Data shown:
-- -- --

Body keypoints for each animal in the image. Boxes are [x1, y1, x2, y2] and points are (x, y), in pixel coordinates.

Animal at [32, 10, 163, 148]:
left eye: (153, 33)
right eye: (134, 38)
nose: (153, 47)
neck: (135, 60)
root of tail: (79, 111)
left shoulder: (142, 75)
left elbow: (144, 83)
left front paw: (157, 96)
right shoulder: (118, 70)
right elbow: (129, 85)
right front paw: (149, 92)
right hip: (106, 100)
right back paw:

-- -- --

To do: All the records, from the first line to the last: repeat them exactly.

Answer box:
Body keypoints for each animal in the image. Boxes are [x1, y1, x2, y2] and points are (x, y), in pixel coordinates.

Animal at [32, 10, 163, 148]:
left eye: (153, 33)
right eye: (134, 38)
nose: (153, 47)
neck: (135, 60)
root of tail: (79, 111)
left shoulder: (142, 75)
left elbow: (144, 83)
left front paw: (157, 96)
right shoulder: (118, 70)
right elbow: (129, 85)
right front paw: (149, 92)
right hip: (106, 100)
right back paw:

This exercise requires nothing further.